## Problem description
Using the data below, determine the number of lines that include the string "drawer". Write only that number.

----- Dataset extract -----

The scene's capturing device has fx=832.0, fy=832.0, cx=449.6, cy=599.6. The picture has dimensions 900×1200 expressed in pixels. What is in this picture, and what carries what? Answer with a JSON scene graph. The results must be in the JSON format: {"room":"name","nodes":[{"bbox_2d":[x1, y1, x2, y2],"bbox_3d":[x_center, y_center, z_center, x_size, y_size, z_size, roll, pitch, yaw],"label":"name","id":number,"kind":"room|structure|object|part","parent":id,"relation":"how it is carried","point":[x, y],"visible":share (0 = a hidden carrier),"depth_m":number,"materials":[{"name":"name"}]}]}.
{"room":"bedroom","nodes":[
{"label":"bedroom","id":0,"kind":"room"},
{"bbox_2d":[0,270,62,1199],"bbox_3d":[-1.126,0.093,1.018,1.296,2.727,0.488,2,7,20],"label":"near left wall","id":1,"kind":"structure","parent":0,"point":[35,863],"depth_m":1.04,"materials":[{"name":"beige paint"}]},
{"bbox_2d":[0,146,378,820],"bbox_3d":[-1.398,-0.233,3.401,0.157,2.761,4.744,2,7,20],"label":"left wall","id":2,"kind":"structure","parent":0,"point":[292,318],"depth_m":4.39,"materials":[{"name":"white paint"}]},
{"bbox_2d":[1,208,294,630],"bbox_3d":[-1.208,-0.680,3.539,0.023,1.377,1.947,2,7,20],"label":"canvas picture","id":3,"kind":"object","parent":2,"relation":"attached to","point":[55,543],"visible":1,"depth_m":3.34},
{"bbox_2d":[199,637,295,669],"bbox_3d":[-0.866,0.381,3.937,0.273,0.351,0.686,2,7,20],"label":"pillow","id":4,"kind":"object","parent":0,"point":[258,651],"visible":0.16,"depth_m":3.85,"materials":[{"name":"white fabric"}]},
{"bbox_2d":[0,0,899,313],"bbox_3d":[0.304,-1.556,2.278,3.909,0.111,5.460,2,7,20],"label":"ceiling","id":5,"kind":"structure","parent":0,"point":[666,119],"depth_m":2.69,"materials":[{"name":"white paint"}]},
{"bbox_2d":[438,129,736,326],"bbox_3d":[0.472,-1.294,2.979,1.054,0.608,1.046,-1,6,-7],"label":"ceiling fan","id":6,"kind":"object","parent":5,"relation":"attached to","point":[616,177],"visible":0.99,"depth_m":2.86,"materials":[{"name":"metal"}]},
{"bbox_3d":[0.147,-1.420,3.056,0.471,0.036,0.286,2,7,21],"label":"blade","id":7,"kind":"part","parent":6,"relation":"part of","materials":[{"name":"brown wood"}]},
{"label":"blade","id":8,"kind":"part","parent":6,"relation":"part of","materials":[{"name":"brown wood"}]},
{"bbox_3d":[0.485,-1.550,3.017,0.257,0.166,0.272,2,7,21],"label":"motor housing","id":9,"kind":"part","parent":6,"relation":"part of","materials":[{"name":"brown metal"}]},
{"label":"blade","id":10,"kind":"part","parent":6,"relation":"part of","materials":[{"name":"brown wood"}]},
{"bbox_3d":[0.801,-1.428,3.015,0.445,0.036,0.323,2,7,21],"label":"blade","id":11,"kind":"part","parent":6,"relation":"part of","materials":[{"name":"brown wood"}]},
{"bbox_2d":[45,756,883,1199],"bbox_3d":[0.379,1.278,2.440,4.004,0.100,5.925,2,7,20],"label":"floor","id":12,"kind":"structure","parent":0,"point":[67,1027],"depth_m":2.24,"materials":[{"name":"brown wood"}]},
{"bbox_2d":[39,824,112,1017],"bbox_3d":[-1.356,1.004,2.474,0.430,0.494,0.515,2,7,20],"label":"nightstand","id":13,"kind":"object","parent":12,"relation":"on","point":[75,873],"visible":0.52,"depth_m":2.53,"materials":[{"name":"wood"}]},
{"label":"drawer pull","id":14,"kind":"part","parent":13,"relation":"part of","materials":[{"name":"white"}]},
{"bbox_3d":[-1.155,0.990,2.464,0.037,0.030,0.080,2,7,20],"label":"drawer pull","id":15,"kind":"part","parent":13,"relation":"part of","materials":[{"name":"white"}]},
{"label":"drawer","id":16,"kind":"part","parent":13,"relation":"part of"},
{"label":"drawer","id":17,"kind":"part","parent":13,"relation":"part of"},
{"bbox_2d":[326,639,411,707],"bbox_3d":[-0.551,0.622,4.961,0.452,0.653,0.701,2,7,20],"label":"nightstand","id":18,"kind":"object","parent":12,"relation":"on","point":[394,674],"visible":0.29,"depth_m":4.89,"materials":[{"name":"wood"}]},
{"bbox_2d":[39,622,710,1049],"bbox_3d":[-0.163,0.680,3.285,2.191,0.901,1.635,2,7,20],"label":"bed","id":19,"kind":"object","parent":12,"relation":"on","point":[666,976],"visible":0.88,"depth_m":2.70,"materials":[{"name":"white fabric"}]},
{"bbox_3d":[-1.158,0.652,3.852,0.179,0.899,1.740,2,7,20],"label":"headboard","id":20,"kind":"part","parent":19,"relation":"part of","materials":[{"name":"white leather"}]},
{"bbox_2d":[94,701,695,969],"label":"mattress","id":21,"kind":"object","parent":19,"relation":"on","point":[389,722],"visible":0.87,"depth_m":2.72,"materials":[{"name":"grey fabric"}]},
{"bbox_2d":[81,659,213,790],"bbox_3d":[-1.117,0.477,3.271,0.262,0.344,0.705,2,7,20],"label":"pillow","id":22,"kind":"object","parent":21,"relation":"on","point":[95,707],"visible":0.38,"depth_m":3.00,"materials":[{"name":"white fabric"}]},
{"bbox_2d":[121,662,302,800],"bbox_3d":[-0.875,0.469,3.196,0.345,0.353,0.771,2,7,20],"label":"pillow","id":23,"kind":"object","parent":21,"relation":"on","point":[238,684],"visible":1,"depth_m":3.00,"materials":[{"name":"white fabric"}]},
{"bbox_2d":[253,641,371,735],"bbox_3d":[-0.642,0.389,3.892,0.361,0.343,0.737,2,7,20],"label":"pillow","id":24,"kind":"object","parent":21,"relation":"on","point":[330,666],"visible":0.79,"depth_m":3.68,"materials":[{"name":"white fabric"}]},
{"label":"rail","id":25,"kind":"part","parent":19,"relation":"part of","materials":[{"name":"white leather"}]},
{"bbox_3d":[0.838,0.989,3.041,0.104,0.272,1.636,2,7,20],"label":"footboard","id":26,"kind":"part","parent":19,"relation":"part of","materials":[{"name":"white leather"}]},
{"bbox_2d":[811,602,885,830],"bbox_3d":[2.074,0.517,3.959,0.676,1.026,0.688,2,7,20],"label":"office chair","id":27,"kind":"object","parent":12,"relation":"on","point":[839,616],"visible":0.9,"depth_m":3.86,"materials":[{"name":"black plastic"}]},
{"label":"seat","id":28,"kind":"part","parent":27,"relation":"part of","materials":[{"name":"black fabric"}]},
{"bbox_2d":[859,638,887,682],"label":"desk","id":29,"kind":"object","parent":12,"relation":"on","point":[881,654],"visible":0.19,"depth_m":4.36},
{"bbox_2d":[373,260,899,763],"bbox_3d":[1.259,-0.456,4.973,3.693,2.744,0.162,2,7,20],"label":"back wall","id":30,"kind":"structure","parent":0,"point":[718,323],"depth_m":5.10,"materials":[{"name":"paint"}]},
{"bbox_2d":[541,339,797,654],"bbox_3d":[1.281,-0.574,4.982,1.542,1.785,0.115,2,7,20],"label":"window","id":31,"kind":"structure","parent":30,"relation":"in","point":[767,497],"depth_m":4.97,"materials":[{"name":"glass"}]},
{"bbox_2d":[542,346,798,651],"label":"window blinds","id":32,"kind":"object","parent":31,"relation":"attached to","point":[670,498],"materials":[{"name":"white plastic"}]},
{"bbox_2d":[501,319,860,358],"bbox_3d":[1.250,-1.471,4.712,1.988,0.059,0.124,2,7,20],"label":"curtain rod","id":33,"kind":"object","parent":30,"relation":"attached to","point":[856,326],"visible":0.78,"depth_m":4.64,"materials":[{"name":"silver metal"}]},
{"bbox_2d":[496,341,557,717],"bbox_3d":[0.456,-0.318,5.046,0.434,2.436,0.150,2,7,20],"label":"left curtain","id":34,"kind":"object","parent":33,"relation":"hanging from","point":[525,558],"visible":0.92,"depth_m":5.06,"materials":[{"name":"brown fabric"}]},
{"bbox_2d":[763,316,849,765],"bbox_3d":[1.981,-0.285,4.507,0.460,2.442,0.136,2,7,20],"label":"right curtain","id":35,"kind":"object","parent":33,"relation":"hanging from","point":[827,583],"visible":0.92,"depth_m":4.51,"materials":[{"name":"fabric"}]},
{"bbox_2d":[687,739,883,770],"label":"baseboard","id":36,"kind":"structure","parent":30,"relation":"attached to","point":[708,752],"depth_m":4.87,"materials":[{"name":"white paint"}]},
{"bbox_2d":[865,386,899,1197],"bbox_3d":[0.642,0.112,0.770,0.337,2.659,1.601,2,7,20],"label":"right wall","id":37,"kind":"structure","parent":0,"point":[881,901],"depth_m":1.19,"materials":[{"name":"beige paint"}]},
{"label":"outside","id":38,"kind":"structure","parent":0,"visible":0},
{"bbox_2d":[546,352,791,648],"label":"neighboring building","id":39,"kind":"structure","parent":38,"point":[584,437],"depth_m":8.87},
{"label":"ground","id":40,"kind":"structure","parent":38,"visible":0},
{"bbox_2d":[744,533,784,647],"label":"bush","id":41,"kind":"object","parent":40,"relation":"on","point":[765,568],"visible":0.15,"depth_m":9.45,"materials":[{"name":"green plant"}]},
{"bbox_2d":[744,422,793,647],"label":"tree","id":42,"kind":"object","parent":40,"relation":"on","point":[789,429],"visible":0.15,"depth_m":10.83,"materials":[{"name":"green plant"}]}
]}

-----

## Answer box
4